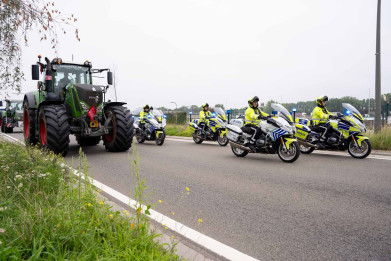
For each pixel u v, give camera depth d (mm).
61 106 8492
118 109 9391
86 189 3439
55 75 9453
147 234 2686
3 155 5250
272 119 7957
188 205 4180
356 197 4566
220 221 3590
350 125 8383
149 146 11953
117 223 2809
==
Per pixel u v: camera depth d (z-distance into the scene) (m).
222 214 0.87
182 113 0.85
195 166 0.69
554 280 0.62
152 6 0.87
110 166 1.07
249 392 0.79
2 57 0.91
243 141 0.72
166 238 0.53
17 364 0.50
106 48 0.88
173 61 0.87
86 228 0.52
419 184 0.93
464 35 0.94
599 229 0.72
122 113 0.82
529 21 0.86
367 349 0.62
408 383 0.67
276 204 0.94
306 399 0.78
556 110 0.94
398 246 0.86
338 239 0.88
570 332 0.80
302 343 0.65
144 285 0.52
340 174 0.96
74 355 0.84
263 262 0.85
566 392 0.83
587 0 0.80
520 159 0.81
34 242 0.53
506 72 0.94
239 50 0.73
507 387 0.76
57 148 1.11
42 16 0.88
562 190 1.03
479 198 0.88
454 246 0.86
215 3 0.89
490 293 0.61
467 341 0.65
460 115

> **What to work on**:
With the first line being the one containing "For each pixel u v, give camera depth d (mm)." and the last line the one containing "117 223 2809", transcribe exactly the lines above that fall in that range.

> **Reply to the exercise**:
For each pixel u v, give camera depth d (mm).
61 106 8492
118 109 9391
86 189 3439
55 75 9453
147 234 2686
3 155 5250
272 119 7957
188 205 4180
356 197 4566
220 221 3590
350 125 8383
149 146 11953
117 223 2809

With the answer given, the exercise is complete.